John Calvin on the Decalogue

John Calvin, Institutes of the Christian Religion (Library of Christian Classics, vols. 20-21; McNeill / Battles; Westminster, 1960), 2.8.3.
“First, by comparing the righteousness of the law with our life, we learn how far we are from conforming to God’s will. And for this reason we are unworthy to hold our place among his creatures – still less to be accounted his children. Secondly, in considering our powers, we learn that they are not only too weak to fulfill the law, but utterly nonexistent. From this necessarily follows mistrust of our own virtue, then anxiety and trepidation of mind. For the conscience cannot bear the weight of iniquity without soon coming before God’s judgment. Truly, God’s judgment cannot be felt without evoking the dread of death. So also, constrained by the proofs of its impotence, conscience cannot but fall straightaway into deep despair of its own powers. Both these emotions engender humility and self-abasement. Thus it finally comes to pass that man, thoroughly frightened by the awareness of eternal death, which he sees as justly threatening him because of his own unrighteousness, betakes himself to God’s mercy alone, as the only haven of safety. Thus, realizing that he does not possess the ability to pay to the law what he owes, and despairing in himself, he is moved to seek and await help from another quarter.”
This is the kind of passage that some people would point to in an attempt to indict Calvin’s teaching as being psychological damaging.
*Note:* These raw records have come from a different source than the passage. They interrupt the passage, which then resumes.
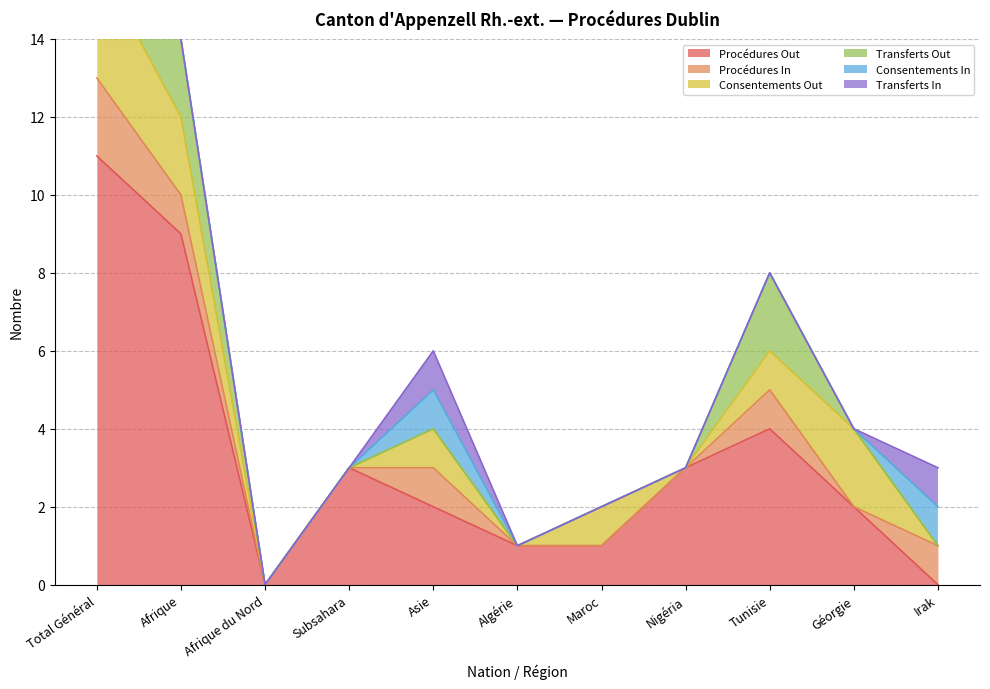

How many data points in Consentements Out are above 1?

3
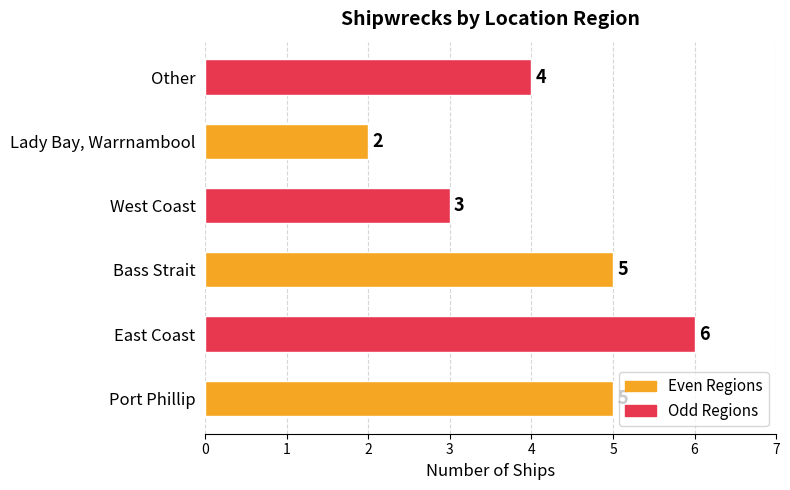

What is the difference between the second highest and minimum values?

3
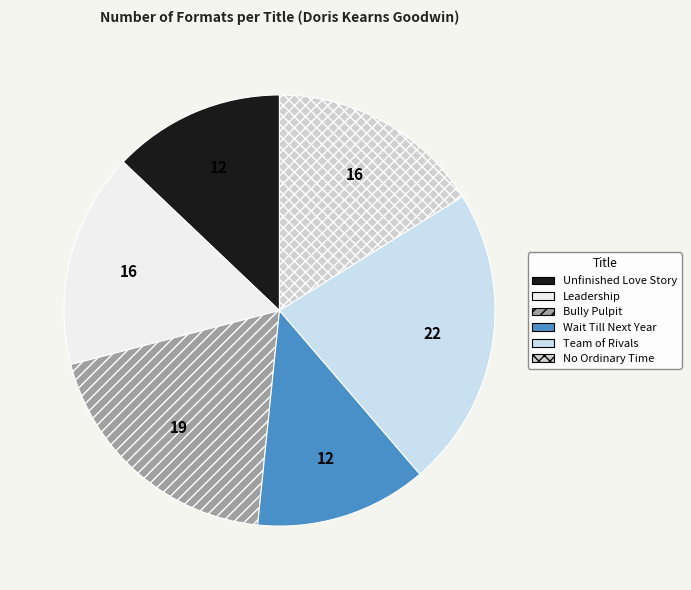

Rank the categories by value from lowest to highest.

Unfinished Love Story, Wait Till Next Year, Leadership, No Ordinary Time, Bully Pulpit, Team of Rivals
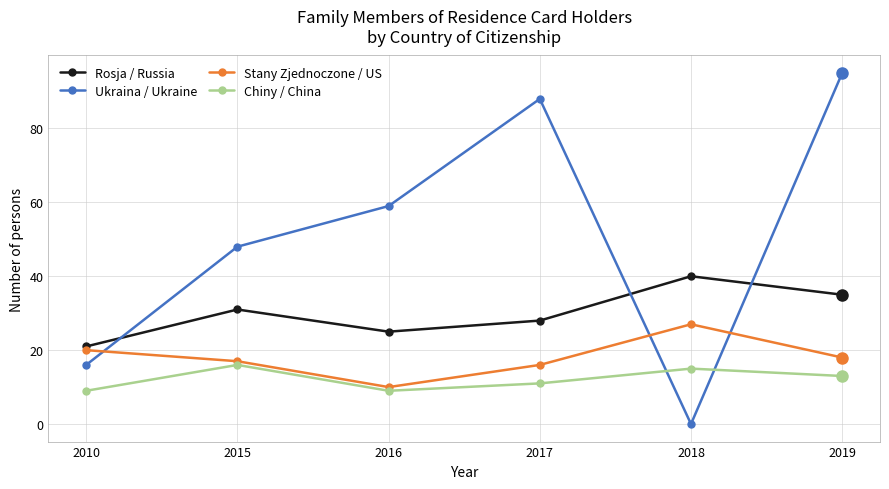

How many lines are shown in the chart?

4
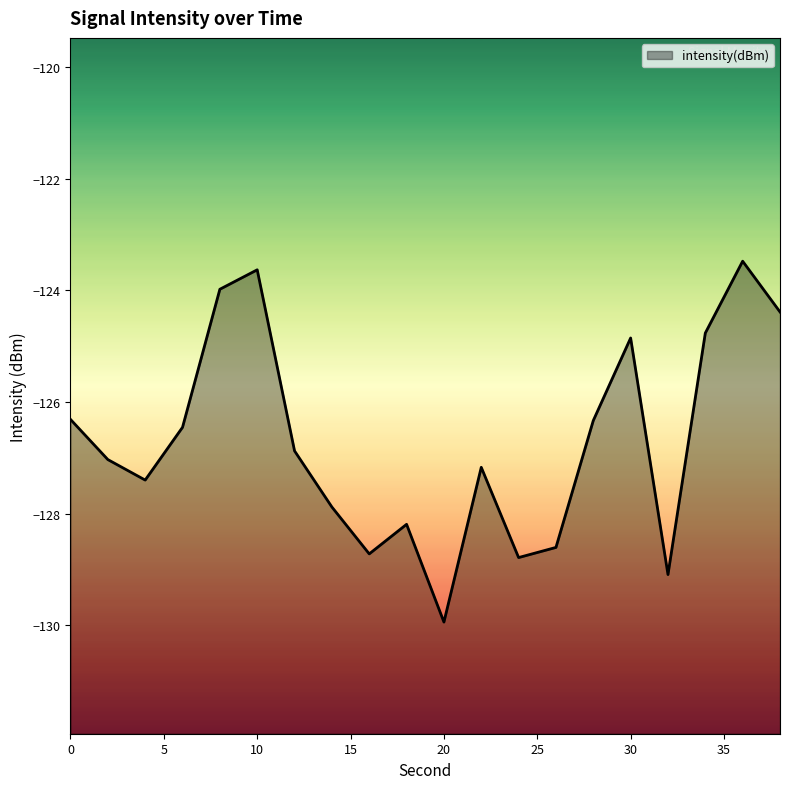

What is the change in value from 13 to 19?

+4.2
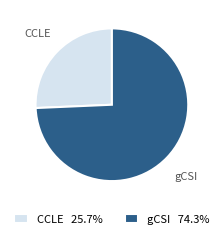

Between CCLE and gCSI, which is larger?

gCSI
The emphasis on guilt and human depravity, they might claim, is akin to psychological abuse. God, they might assert, loves us and is interested in our flourishing, not in our being damaged by such obviously unbalanced theologians.

Suffice it to say that I think that this line of argument is unhelpful, and I would like to draw your attention to the fact that, as can be seen above, the emphasis on guilt and human depravity is not an end in itself, but is ordered toward salvation and God’s mercy. It is true that God is interested in our flourishing because God loves us. But it is no less true that in our sinful state, we are unable to truly flourish unless we recognize our unrighteousness and find salvation in God’s mercy as given to us in Christ.

On this note, may you all enjoy a blessed Easter as we celebrate Jesus Christ, on whom God's judgment fell once and for all, so that we might be reconciled to God in Christ.